RINDU ZAINAL

Ilustrasi Rindu Zainal/foto twetter


"Lihatlah ke sebelah kanan sebentar. Iya, itu lah dia," kata Zainal sembari pelan membaringkan tubuh ringkihnya di atas dipan beralas kasur tipis berwarna merah.

Berhijab. Sosoknya gemuk. Itulah sepintas gambaran sosok perempuan yang dimaksud Zainal agar saya berkenan melihatnya. Perempuan itu adalah istrinya yang sudah berpulang beberapa tahun yang lalu. "Saya yang di belakang," timpal Zainal.

Setelah bilang pamit. Saya lalu melangkah menuju pintu utama rumah Zainal. Daun pintu saya tarik dari luar. Saya biarkan si kakek istirahat. Ia sudah lelah. Hampir dua jam sebelumnya saya menjadi pendengarnya yang baik.

Perkenalan saya dan si kakek baru hitungan hari. Pertemuan kami tadi adalah kali kedua. Sejak memenuhi perintah tugas di kantor yang baru ini, mantan garim desa itu tampaknya sudah mengamati gerak-gerik saya dari balik jendela kaca rumah yang persis di samping kantor dimana saya bekerja.

Maka setelah dia tahu nama saya, dia suka-suka saja setengah berteriak memanggil saya agar merapat ke muka pintu masuk rumahnya. Di atas kursi usang beralas bantal tipis, tubuh kurusnya bersandar.

"Kalau ke sini, mampirlah," pinta Zainal di kali pertama kami berjabat tangan. Ia sungguh-sungguh dengan permintaan itu. Maka ketika hari ini dia melihatku sendiri di ruang kerja, dari tempat serupa kami bersua, ia memanggil saya setengah teriak.

Saya taksir umur si kakek sudah kepala tujuh. Namun suaranya masih lantang. Kata-katanya jelas. Ingatannya masih cukup tajam.

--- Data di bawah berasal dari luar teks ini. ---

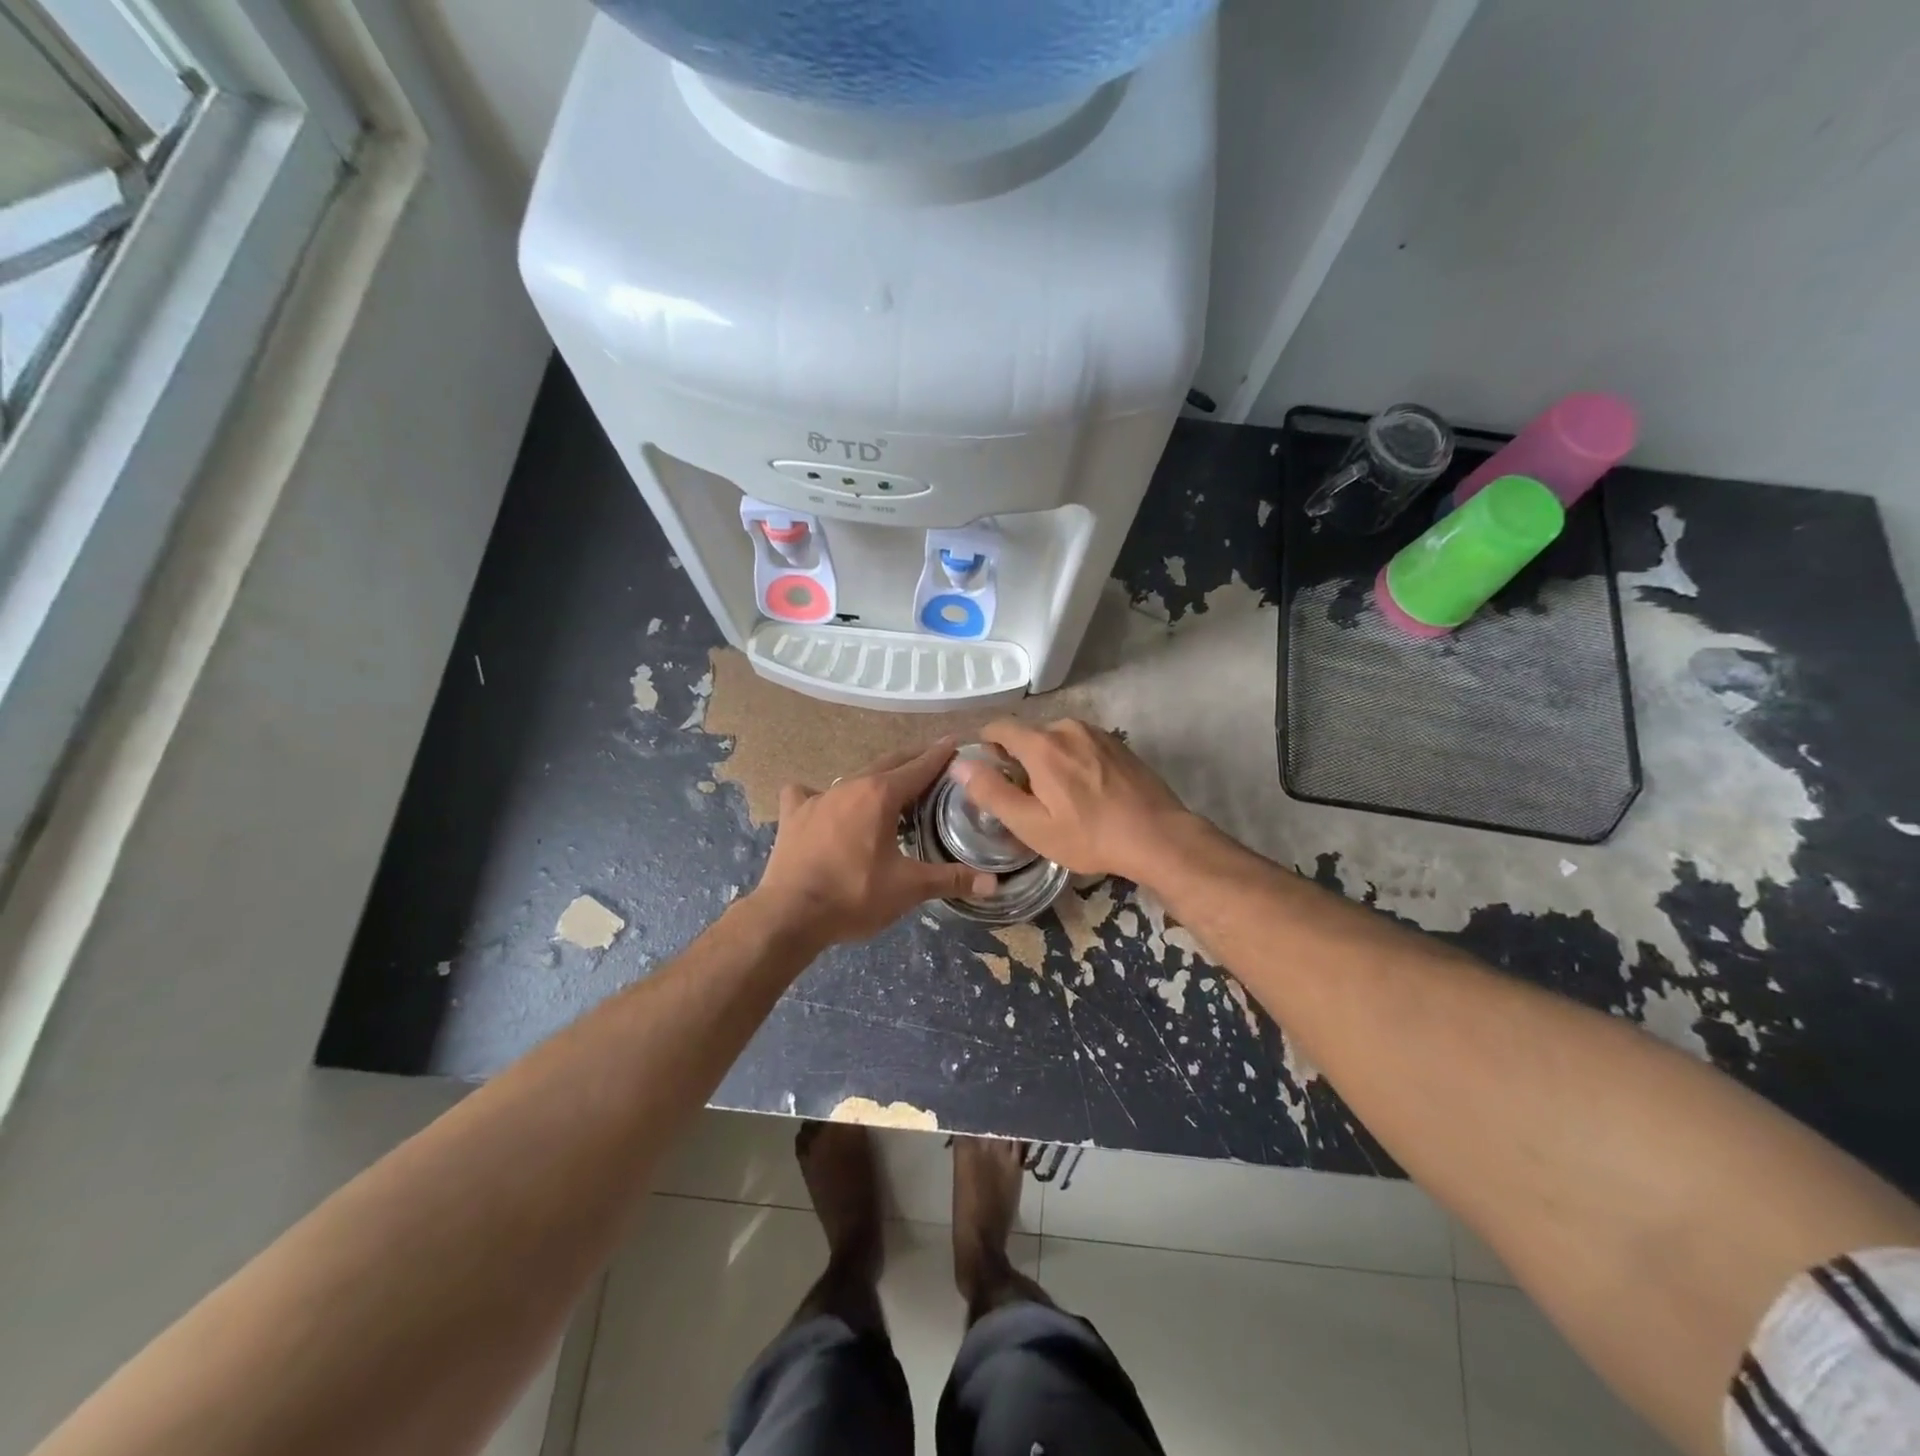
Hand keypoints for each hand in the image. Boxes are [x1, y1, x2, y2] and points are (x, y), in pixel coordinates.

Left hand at [752, 739, 996, 946]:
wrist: (790, 914)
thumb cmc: (854, 895)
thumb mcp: (908, 888)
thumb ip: (951, 880)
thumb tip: (994, 883)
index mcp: (881, 795)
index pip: (919, 767)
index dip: (940, 755)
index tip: (955, 742)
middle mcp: (851, 786)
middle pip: (888, 763)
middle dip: (912, 759)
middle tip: (931, 761)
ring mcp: (818, 797)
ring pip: (854, 777)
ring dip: (875, 778)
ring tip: (888, 789)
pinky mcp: (794, 815)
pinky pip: (807, 793)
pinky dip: (820, 795)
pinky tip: (822, 804)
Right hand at [949, 718, 1198, 884]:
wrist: (1158, 836)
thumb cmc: (1090, 836)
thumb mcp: (1032, 825)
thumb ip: (992, 792)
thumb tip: (960, 764)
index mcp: (1042, 745)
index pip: (999, 727)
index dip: (986, 747)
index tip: (989, 773)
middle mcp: (1067, 727)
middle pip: (1029, 735)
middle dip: (1019, 759)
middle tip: (1026, 798)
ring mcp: (1097, 733)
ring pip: (1056, 740)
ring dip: (1048, 761)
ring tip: (1059, 797)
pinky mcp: (1117, 743)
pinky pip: (1081, 745)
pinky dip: (1073, 761)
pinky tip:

Giginya masih ramai. Hanya kakinya yang sudah tak sanggup menopang tubuhnya untuk berdiri.

Zainal bercerita banyak sekali selama sekitar dua jam itu. Suaranya lirih, nyaris terbata-bata kala mengenang istri, anak, dan cucu yang tak ada di sampingnya. Namun suara lantangnya tegas kala menguraikan prinsip-prinsip hidup. Nada amarah membuncah menyoal perilaku sombong, serong, dan tak terpuji lainnya oleh orang-orang yang dikenalnya.

"Kamu masih muda. Kamu harus baik supaya tidak hilang kepercayaan," nasehatnya.

"Saya pernah dinasehati guru waktu sekolah. Jangan sia-sia supaya tidak hilang. Saya tak paham artinya waktu itu. Tapi perjalanan hidup membuat saya paham maknanya sungguh mendalam," kenang Zainal.

"Saya tak bermaksud sombong, ya. Saya cuma menuturkan kehidupan yang sudah saya jalankan. Hidup itu harus punya prinsip. Pegang lah," Zainal kasih petuah yang sudah manjur mambawa dua cucunya lulus tes tentara.

Zainal mulai menggeser kursinya. Kali ini bukan sekedar membuat nyaman. Ketika dia minta saya membantu, saya mengerti dia mau undur. "Tariklah ke belakang," ujarnya saat saya sudah memegang bahu kursi dari belakangnya.

Kedua tangan saya meraih setengah tubuhnya. Saya angkat dari duduknya. Menjelang pukul 16.30 itu, saya biarkan Zainal menghabiskan sisa petang di pembaringan. Zainal masih merindu sang istri. Ia sebutkan namanya, tapi saya lupa mengingatnya.